Main-d’œuvre majoritaire, les paysannes de la Petite Côte font face à un double verrou pour accéder à la terre

Dans la zone de la Petite Côte, sur l’axe Dakar-Mbour-Joal-Fadiouth, la problématique de l’accès au foncier en milieu rural met en lumière un contraste saisissant. Si les femmes constituent le pilier de la production alimentaire locale, leur droit à la propriété terrienne se heurte à des obstacles structurels profonds, menaçant à la fois leur autonomie économique et la sécurité alimentaire de la région.

Les données rapportées par le journal Sud Quotidien illustrent l’ampleur du déséquilibre : les femmes représentent environ 70 % de la main-d’œuvre agricole nationale, assurant une grande partie du maraîchage et de l’approvisionnement des marchés. Pourtant, seules 4 % à 11 % d’entre elles contrôlent ou possèdent des terres agricoles au Sénégal. Dans les communes rurales autour de Mbour, telles que Malicounda, Sandiara ou Nguéniène, la gouvernance foncière reste largement dominée par les hommes. Les paysannes n’ont généralement accès qu’à des parcelles prêtées temporairement par un proche ou à de petits espaces collectifs confiés à des Groupements d’Intérêt Économique (GIE), ce qui empêche tout investissement durable comme l’irrigation.

À cette exclusion ancrée dans les normes socioculturelles, où l’héritage foncier privilégie les fils, s’ajoute une forte pression économique.

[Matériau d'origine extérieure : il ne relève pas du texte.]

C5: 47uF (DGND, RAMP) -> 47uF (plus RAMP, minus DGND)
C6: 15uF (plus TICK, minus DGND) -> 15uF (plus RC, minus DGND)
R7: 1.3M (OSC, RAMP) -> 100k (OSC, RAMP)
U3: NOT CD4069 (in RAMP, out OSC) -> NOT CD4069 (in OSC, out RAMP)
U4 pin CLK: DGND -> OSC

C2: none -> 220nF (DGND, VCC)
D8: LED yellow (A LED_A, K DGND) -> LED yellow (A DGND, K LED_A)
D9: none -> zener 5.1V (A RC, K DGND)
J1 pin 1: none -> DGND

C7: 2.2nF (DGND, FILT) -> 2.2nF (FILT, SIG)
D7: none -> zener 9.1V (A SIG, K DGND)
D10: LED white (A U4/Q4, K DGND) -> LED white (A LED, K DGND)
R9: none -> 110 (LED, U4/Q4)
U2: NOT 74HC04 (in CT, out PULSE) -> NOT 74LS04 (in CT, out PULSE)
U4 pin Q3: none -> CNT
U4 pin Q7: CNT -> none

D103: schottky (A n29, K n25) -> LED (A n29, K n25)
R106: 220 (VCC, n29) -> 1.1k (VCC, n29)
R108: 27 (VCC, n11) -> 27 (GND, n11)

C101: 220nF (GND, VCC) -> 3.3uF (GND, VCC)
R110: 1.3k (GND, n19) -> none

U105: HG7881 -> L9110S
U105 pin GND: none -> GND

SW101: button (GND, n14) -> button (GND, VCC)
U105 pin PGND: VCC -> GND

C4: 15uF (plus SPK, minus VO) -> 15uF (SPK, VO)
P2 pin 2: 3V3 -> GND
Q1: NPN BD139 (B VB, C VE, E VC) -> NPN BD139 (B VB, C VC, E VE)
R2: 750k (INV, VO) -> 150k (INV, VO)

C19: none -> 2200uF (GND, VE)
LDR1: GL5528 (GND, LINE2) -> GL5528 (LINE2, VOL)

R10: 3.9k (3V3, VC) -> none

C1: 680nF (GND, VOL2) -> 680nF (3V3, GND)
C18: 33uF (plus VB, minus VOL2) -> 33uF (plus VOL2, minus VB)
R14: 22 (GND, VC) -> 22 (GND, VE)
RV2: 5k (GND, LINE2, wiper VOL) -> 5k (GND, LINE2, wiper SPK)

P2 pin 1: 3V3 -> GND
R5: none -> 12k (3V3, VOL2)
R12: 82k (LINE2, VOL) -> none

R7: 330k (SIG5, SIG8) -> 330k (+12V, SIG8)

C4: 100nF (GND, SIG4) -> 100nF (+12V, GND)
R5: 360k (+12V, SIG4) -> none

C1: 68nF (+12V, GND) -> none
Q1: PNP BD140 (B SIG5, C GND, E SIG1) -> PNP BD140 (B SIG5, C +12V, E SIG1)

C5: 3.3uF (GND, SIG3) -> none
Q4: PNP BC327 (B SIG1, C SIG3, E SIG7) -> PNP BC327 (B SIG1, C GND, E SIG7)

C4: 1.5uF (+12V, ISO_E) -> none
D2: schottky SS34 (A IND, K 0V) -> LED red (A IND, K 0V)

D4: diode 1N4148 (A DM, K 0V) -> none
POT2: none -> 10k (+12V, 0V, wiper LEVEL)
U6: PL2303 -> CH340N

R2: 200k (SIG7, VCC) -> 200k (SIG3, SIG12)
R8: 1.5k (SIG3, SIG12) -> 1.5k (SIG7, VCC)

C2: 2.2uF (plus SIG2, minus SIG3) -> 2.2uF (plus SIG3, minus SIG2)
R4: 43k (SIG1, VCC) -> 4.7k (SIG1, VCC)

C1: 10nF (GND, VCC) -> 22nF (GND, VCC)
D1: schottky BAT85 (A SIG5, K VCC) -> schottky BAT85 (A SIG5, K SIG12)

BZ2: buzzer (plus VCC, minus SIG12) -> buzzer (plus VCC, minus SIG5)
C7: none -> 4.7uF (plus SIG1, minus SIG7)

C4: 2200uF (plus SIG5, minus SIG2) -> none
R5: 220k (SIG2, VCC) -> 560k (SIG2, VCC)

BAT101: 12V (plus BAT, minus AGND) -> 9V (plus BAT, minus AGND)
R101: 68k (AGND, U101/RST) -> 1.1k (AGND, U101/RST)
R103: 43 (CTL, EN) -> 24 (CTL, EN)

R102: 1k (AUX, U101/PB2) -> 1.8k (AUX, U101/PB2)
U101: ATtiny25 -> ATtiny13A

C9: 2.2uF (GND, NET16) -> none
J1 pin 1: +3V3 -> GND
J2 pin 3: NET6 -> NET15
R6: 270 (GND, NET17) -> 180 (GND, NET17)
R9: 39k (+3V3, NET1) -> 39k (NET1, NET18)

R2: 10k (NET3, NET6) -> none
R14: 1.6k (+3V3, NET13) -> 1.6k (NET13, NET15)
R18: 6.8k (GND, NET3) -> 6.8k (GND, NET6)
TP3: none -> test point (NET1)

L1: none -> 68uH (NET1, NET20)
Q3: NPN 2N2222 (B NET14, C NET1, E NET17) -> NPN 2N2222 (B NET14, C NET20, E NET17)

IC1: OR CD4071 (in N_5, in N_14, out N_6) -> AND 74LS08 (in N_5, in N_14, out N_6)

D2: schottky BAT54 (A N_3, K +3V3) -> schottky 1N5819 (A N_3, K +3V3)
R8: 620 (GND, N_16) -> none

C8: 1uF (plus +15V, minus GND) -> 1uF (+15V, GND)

À Saly-Portudal, l’explosion du secteur touristique et la multiplication des lotissements ont englouti des milliers d’hectares autrefois dédiés à l’agriculture. Les terres cultivables restantes voient leur valeur flamber, profitant prioritairement aux investisseurs et aux projets agro-industriels. Face à la perte de leurs espaces maraîchers, de nombreuses productrices se retrouvent expulsées et contraintes de se tourner vers le petit commerce ou des emplois précaires liés au tourisme.

Plus au sud, dans la commune de Joal-Fadiouth, la rareté des terres est exacerbée par des facteurs environnementaux tels que l’érosion côtière et la salinisation des sols. Des organisations locales, à l’image de DynamiquesFemmes et Agire, tentent de structurer des groupements féminins pour obtenir des parcelles collectives et participer à la restauration des mangroves. Toutefois, l’absence de titres fonciers sécurisés rend ces initiatives précaires, toute attribution pouvant être révoquée par les autorités coutumières ou administratives locales.

Selon le constat dressé par Sud Quotidien, le maintien de la terre comme privilège masculin freine directement le potentiel de production vivrière de la région. Les programmes publics et les campagnes de plaidoyer émergent progressivement pour reconnaître le rôle de ces actrices rurales, mais la sécurisation juridique de leurs parcelles demeure le point central pour garantir la résilience des exploitations face aux mutations du littoral.